As SARS-CoV-2 utilizes ACE-2 receptors present on the gastrointestinal (GI) epithelial cells, GI disruption could also contribute to increased systemic inflammation. Dr. Funderburg explores the effects of COVID-19 on the GI tract, noting that its disruption may lead to gut barrier dysfunction and microbial translocation, complications that could amplify immune response. He studies levels of lipopolysaccharide binding protein (LBP) in COVID-19 patients, a marker of microbial translocation.
“Our observation that circulating LBP levels are increased in COVID-19 patients suggests GI involvement in COVID-19 disease progression,” Dr. Funderburg says. “Studies exploring associations among microbial translocation, the composition of the gut microbiome and excessive inflammatory responses in COVID-19 should be considered.”

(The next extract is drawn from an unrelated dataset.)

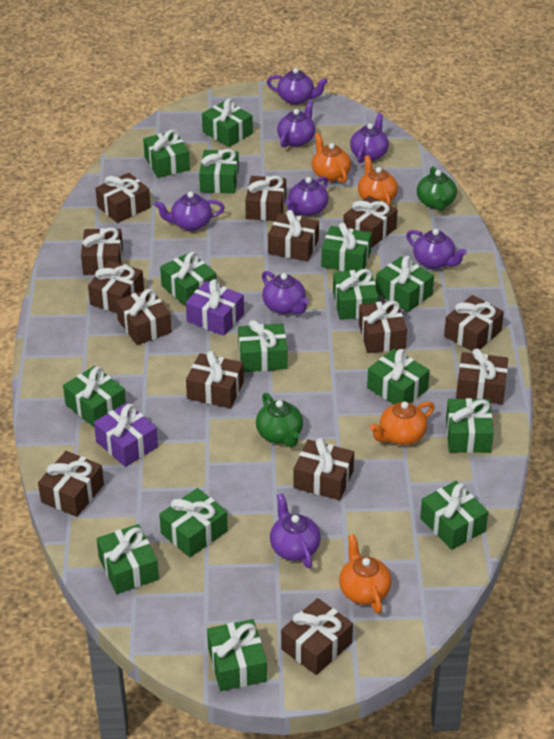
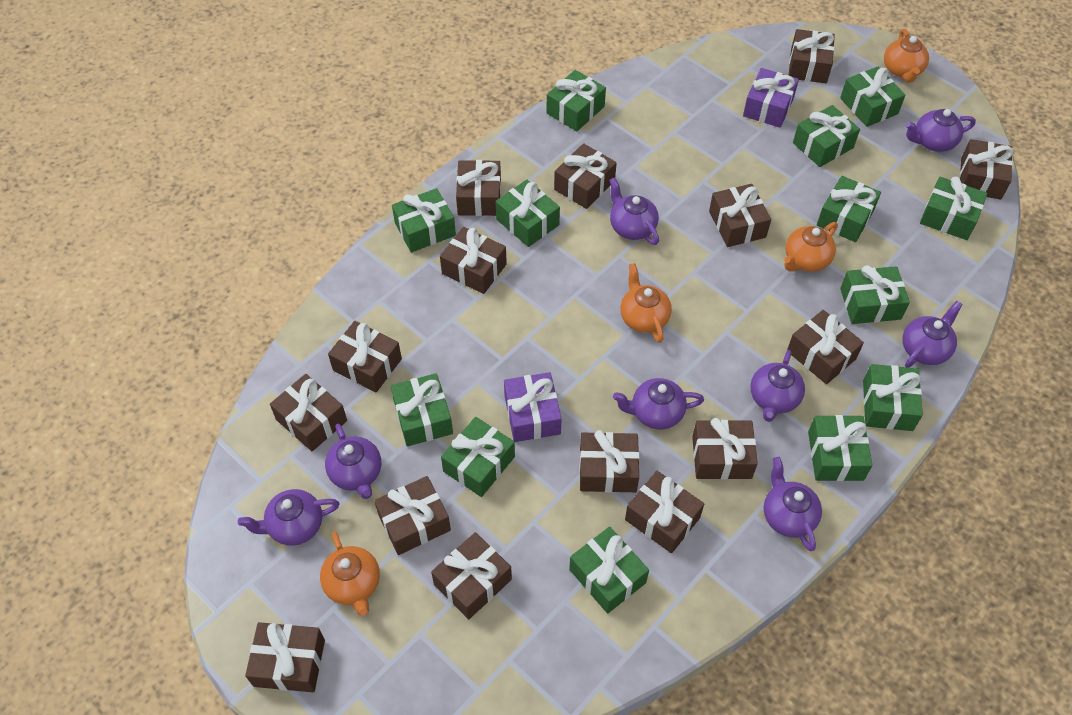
brown gift: [38,451,104,517] [81,228,123,275] [88,260,144,313] [95,173,150,223] [116,288,172,345] [186,351,244,408] [245,176,286,221] [268,210,319,262] [281,598,353,675] [294,438,354,500] [343,195,398,248] [359,301,407,353] [444,295,504,351] [456,348,508,404] = 14 -> [245,622,325,692] [270,374,347,451] [328,321,402,393] [374,476,451,555] [431,532,512,619] [440,227,507,294] [456,160,501,216] [554,143,617,209] [579,430,639,493] [625,471,704,553] [692,418,758,480] [709,184,771,247] [787,310,864,384] [789,29,835,83] [960,139,1013,200] = 15
green gift: [63,366,126,427] [97,524,159,594] [143,129,190,178] [159,488,228,557] [160,252,216,306] [199,149,239,194] [202,98,253,147] [207,619,267,691] [238,320,288,372] [321,222,372,271] [333,269,378,320] [367,349,430,404] [376,256,434,312] [420,481,488,550] [446,398,494,453] = 15 -> [391,373,453,446] [392,188,456,252] [441,417,515,497] [495,180,560,247] [547,70,606,131] [569,526,649,614] [793,105,860,167] [808,415,872,481] [817,176,881,242] [840,67,905,127] [840,265,910,324] [863,364,923,431] [920,177,987,240] = 13
green teapot: [256,393,303,447] [417,166,457,211] = 2 -> none = 0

Dr. Funderburg received his PhD in Molecular Biology and Microbiology from Case Western Reserve University in 2007. He studies the inflammatory mechanisms associated with HIV to develop treatments. He will continue to dedicate efforts to the forefront of COVID-19 research. In addition to a new project with colleague Namal Liyanage, PhD, assistant professor of Microbial Infection and Immunity, he is conducting a follow-up study with his colleagues from Case Western Reserve University.
“Both of these studies take a more in-depth look at immune profiles in COVID-19 patients. In addition, they explore the consequences of comorbid conditions on COVID-19 outcomes and immune profiles, including underlying metabolic and cardiovascular disease,” Dr. Funderburg says.